Família da 1ª vítima da covid ainda vive luto e tenta superar exposição
O trauma pela morte de Eleuzi Silva Nascimento virou rotina assim como as mais de 4,2 mil mortes depois
Cada morte pela covid-19 carrega consigo um drama insuperável. Fazer parte da família da 1ª pessoa a morrer pela doença tão temida, e outrora algo tão distante, traz, no entanto, traumas mais difíceis de transpor. O dolorido luto vem com adicional do preconceito e da superexposição com os quais a família de Eleuzi Silva Nascimento tenta conviver um ano e 4.219 mortes depois.
Moradora do município de Batayporã, distante 313 quilômetros de Campo Grande, a idosa, de 64 anos, foi a primeira a ter a morte confirmada por covid-19 em Mato Grosso do Sul. O óbito revelou despreparo de vários setores em lidar com a situação de forma menos alarmante e mais sensível.

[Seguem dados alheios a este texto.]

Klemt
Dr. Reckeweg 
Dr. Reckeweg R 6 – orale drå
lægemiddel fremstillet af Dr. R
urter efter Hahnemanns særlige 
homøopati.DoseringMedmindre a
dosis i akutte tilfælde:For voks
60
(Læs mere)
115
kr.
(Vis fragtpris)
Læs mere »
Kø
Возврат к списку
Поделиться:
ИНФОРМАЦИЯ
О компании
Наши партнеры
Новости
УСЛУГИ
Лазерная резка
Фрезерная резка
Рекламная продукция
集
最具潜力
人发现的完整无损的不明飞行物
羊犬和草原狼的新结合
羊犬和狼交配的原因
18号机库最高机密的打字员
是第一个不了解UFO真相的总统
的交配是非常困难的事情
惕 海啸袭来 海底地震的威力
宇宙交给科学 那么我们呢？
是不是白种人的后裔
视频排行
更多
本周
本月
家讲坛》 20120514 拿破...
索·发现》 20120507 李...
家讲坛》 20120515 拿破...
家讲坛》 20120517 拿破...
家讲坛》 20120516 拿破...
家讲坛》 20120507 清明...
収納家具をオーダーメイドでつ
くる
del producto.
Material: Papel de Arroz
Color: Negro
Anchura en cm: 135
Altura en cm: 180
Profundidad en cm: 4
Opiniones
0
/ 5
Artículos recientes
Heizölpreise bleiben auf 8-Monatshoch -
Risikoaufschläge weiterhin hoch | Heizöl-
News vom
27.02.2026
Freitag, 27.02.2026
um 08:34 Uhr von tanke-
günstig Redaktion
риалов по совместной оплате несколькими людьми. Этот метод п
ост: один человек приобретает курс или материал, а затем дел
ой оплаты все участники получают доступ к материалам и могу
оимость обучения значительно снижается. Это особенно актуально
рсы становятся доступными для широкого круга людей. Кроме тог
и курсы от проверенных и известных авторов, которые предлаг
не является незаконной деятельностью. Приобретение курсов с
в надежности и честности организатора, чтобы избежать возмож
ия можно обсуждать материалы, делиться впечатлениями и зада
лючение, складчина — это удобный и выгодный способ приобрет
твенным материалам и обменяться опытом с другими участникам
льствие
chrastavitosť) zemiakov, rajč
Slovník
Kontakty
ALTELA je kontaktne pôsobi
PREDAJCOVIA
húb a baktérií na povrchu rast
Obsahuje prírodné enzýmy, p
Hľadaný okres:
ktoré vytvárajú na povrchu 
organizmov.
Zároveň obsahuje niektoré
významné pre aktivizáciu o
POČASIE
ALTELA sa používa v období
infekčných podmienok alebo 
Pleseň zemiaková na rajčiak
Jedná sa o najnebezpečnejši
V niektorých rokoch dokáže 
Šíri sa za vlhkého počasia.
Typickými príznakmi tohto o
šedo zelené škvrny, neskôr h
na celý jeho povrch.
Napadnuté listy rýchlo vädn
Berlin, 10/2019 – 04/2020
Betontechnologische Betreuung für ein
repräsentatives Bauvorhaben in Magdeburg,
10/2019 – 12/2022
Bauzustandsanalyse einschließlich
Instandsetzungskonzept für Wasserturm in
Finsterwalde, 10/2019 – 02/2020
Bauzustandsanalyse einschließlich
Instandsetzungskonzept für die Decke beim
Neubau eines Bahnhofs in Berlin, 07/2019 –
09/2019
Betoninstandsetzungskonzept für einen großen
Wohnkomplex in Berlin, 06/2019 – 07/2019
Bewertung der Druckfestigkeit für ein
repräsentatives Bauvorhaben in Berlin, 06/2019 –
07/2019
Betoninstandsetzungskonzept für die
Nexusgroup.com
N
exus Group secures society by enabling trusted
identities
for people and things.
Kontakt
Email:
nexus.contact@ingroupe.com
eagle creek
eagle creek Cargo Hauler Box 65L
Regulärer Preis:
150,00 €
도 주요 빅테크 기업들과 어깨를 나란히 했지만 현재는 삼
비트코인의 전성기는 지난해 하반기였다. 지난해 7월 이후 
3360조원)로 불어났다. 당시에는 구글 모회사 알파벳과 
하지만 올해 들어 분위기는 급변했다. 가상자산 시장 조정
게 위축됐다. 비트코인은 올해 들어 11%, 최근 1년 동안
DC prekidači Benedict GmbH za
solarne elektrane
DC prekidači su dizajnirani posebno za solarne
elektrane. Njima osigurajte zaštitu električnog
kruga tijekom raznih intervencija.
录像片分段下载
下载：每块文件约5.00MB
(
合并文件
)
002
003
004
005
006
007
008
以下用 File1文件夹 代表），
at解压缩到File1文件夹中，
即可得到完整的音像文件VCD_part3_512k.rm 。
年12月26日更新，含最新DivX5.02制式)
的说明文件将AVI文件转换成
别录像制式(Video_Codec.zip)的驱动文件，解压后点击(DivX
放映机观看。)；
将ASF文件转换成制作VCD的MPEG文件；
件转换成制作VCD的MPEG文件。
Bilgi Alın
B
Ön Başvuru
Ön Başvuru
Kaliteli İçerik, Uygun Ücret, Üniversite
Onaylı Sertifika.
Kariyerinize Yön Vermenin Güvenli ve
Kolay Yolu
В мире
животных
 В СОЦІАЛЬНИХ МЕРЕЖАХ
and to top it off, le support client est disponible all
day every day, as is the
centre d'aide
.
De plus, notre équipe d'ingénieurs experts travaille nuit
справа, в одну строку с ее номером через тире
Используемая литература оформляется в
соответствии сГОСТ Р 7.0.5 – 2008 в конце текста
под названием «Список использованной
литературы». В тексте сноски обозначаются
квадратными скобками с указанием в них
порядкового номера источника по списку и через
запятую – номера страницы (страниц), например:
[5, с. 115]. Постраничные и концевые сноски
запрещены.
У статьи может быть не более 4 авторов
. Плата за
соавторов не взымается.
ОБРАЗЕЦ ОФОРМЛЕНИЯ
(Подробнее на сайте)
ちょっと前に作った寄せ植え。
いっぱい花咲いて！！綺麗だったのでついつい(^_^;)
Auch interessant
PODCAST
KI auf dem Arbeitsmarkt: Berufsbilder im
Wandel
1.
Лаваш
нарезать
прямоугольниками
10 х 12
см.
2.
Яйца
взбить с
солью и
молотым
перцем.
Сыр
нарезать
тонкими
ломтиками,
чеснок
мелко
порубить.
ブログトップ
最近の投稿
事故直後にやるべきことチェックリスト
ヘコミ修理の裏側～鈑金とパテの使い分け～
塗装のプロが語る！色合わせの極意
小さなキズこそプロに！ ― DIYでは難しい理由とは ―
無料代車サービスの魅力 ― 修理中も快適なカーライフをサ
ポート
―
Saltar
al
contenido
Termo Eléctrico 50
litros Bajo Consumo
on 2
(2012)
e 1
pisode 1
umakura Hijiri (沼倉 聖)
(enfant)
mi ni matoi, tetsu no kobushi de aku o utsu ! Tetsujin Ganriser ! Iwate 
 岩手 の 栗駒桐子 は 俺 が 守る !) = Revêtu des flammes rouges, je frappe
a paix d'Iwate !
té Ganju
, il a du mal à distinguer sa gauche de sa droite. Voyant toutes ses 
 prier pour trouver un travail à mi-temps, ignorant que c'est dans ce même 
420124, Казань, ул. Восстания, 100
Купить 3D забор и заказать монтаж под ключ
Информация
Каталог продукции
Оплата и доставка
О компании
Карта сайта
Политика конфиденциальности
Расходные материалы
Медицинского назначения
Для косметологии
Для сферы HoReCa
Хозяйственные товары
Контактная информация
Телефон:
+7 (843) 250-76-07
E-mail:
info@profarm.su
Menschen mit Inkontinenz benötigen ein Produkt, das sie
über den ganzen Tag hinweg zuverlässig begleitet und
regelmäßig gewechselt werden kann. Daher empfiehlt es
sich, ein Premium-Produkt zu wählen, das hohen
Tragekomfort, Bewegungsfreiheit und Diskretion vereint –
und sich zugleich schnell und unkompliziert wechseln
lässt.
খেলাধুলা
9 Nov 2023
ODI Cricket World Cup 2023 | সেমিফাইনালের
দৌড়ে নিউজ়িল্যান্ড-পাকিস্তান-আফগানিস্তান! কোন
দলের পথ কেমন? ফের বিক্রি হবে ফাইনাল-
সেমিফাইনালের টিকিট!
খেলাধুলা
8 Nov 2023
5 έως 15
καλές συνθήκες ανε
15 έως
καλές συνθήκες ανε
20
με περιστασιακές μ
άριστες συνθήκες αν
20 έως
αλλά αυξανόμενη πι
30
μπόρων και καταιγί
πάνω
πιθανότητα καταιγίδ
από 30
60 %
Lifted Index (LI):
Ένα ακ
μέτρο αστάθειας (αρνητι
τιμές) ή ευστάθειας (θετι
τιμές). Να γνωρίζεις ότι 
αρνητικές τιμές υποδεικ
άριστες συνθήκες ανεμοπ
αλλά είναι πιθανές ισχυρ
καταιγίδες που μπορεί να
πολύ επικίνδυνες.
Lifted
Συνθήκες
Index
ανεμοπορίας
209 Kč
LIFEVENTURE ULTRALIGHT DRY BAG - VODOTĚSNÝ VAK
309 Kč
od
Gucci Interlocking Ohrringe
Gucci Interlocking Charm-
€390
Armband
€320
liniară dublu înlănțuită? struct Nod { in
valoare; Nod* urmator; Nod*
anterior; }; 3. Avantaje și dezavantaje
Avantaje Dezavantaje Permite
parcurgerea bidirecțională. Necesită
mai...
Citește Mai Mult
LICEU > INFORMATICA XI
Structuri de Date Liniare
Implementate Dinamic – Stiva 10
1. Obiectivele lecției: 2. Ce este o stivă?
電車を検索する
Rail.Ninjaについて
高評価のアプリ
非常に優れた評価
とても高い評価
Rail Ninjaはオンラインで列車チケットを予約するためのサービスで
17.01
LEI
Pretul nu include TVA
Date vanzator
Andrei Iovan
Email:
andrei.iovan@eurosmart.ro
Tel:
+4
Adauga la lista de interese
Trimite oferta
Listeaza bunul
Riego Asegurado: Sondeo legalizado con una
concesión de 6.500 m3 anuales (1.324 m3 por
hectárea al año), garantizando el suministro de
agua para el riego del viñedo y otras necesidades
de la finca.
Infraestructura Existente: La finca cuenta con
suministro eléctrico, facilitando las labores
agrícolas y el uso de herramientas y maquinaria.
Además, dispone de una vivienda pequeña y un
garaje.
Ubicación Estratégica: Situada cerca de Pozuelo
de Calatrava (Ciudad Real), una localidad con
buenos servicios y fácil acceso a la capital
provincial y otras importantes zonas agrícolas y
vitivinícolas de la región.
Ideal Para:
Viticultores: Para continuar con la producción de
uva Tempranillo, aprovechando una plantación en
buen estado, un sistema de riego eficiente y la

Sem querer aparecer, a família revela o descontentamento com a exposição na época. A crítica vai desde a postura dos profissionais de saúde, acusados de vazarem dados da vítima, e de parentes mais próximos, até a imprensa, com a divulgação de imagens, por exemplo, do atendimento feito dentro do hospital, além do próprio rosto da mulher.
Os parentes que conseguiram sair ilesos e sobreviver à doença, tiveram de lidar com o escrutínio. O endereço divulgado para toda cidade deixou o isolamento necessário para quem teve contato com Eleuzi, ainda mais perturbador. “Nós fomos tratados com tanto desrespeito”, relembra um dos familiares.
Na época, a Secretaria de Saúde divulgou que a moradora de Batayporã teve contato com duas irmãs que viajaram para a Bélgica. Elas não tinham sintomas, mas, uma delas, também testou positivo para o coronavírus. Eleuzi foi diagnosticada com a doença no dia 24 de março. Ela tinha enfisema pulmonar, o que tornou o quadro ainda mais grave.
"A sensação é de enxugar gelo" - Quando a morte de Eleuzi por covid-19 foi confirmada, a cidade de pouco mais de 11 mil habitantes, do leste do Estado, tinha apenas três casos confirmados da doença. Hoje, são 551. Em número de mortes, o município ainda conseguiu manter o controle. Foram 11 até o momento.
O prefeito, Germino Roz (PSDB), reconhece os pontos positivos em relação a prevenção, mas não esconde o cansaço em com o prolongamento da situação. “Melhoramos no que diz respeito às medidas de biossegurança, porém o momento é de alerta devido a situação que vivemos. Há um ano a cidade estava fechada com medo do impacto danoso que a doença poderia causar nas vidas de nossa população. Um ano depois, cá estamos nós, com a cidade praticamente parada novamente. A sensação é de enxugar gelo”.
"A nossa esperança, de fato, é a vacina” - Na avaliação do doutor em infectologia e professor do curso de Medicina da UFMS (Universidade Federal de Mato Grosso do Sul), Everton Lemos, o afrouxamento das medidas de distanciamento social, adotadas no início da pandemia, em março do ano passado, contribuiu para chegarmos a situação de colapso na saúde verificada agora.
“Estamos no pior momento da pandemia em número de confirmações, óbitos, além da falta de leitos. A situação se agravou muito do ano passado para cá. A nossa esperança, de fato, é a vacina”, pontua.
O professor lembra o número de contaminações se intensificou a partir de outubro de 2020. Até o momento, o Estado registra 213.869 e 4.220 óbitos. Ao mesmo tempo que 177 pessoas aguardam na fila por um leito em hospital, Mato Grosso do Sul é o primeiro estado do país e atingir os 10% de imunização.
“A medida que a imunização conseguir alcançar um número considerável, há possibilidade de reduzir a morte, como já ocorreu entre os idosos já vacinados. Não há, no entanto, como ter uma estimativa de quando vamos sair desta situação, afinal temos variantes importantes que podem prolongar a pandemia”, ressalta.